Mechanism of tropical low-cloud response to surface warming using weather and climate simulations


  • The copyright line for this article was changed on 13 APR 2015 after original online publication.


[1] To understand mechanisms of shortwave cloud-radiative feedback to global warming in a general circulation model (GCM), we analyzed the response of tropical clouds to uniform increase of sea surface temperature in an atmospheric GCM with two different experimental designs: a single Atmospheric Model Intercomparison Project (AMIP) run for 30 years and a series of 10 day weather hindcasts following the Transpose AMIP II (TAMIP).

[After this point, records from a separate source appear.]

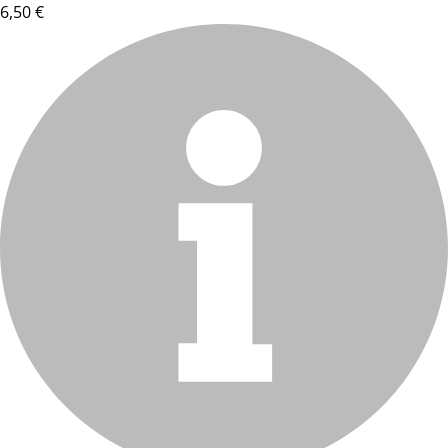
6,50 €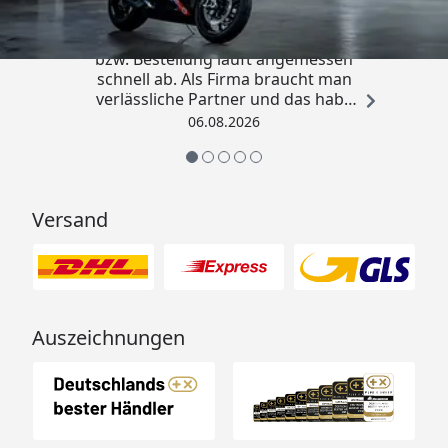
„Die Abwicklung eines Auftrages
bzw. Bestellung läuft angemessen
schnell ab. Als Firma braucht man
verlässliche Partner und das habe
ich hier gefunden.“
06.08.2026
Versand
Auszeichnungen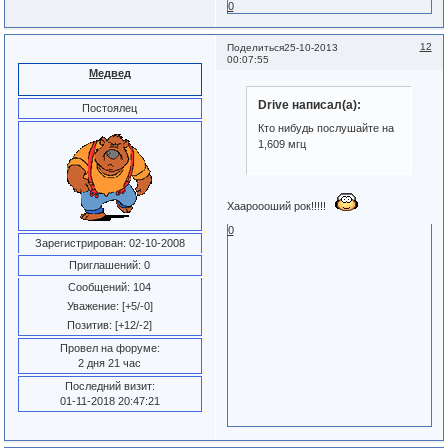
0
12
Поделиться
25-10-2013
00:07:55
Медвед
Drive написал(а):
Постоялец
Кто нибудь послушайте на
1,609 мгц
Хаароооший рок!!!!!
0
Зарегистрирован
: 02-10-2008
Приглашений:
0
Сообщений:
104
Уважение:
[+5/-0]
Позитив:
[+12/-2]
Провел на форуме:
2 дня 21 час
Последний визит:
01-11-2018 20:47:21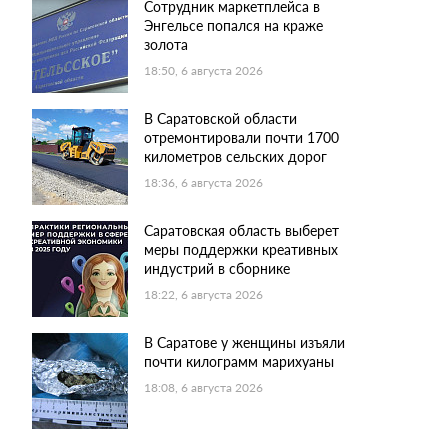
Сотрудник маркетплейса в
Энгельсе попался на краже
золота
18:50, 6 августа 2026
В Саратовской области
отремонтировали почти 1700
километров сельских дорог
18:36, 6 августа 2026
Саратовская область выберет
меры поддержки креативных
индустрий в сборнике
18:22, 6 августа 2026
В Саратове у женщины изъяли
почти килограмм марихуаны
18:08, 6 августа 2026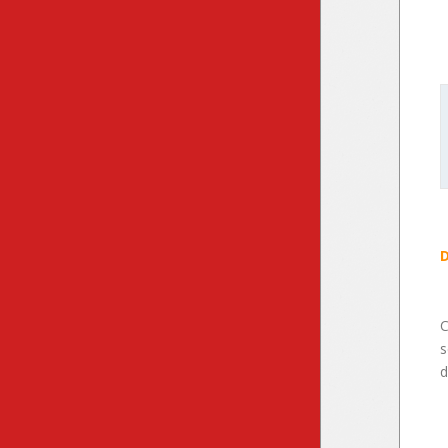
C
s
d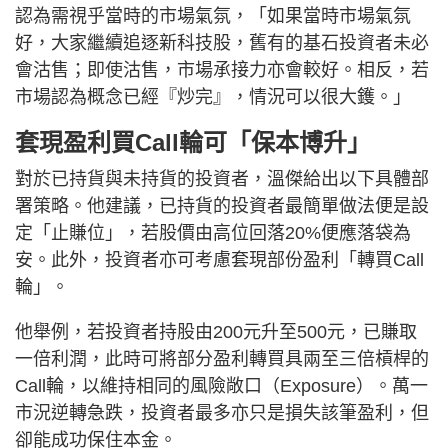
認為需視乎當時的市場氣氛，「如果當時市場氣氛
好，大家繼續追逐新科技股，舊有的基石投資者未必
會沽售；即使沽售，市場承接力亦會較好。相反，若
市場認為概念已經『炒完』，情況可以很大鑊。」
套現盈利買Call輪可「保本博升」
對於已持貨與未持貨的投資者，溫傑給出以下具體部
署策略。他建議，已持貨的投資者最簡單做法便是設
定「止賺位」，若股價由高位回落20%便應落袋為
安。此外，投資者亦可考慮套現部份盈利「轉買Call
輪」。
他舉例，若投資者持股由200元升至500元，已賺取
一倍利潤，此時可將部分盈利轉買具兩至三倍槓桿的
Call輪，以維持相同的風險敞口（Exposure）。萬一
市況逆轉急跌，投資者最多亦只是損失該筆盈利，但
卻能成功保住本金。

Given the fast time scale of cloud processes, the hindcast ensemble can capture initial transient responses toward equilibrium obtained in the AMIP experiment, which shows a reduction of low clouds over tropical subsidence regions. The reduction of clouds occurs in the first 10 days in TAMIP when the marine boundary layer (MBL) is destabilized because of contrast between fast and slow warming in the MBL and aloft. Enhanced evaporation from the sea surface that should moisten the MBL through turbulent mixing is suppressed by a reduced surface wind speed associated with a slowdown of the Walker circulation. The sign of the low-cloud change over the subsidence regime is thus determined roughly by competition between convective drying and turbulent moistening of the MBL.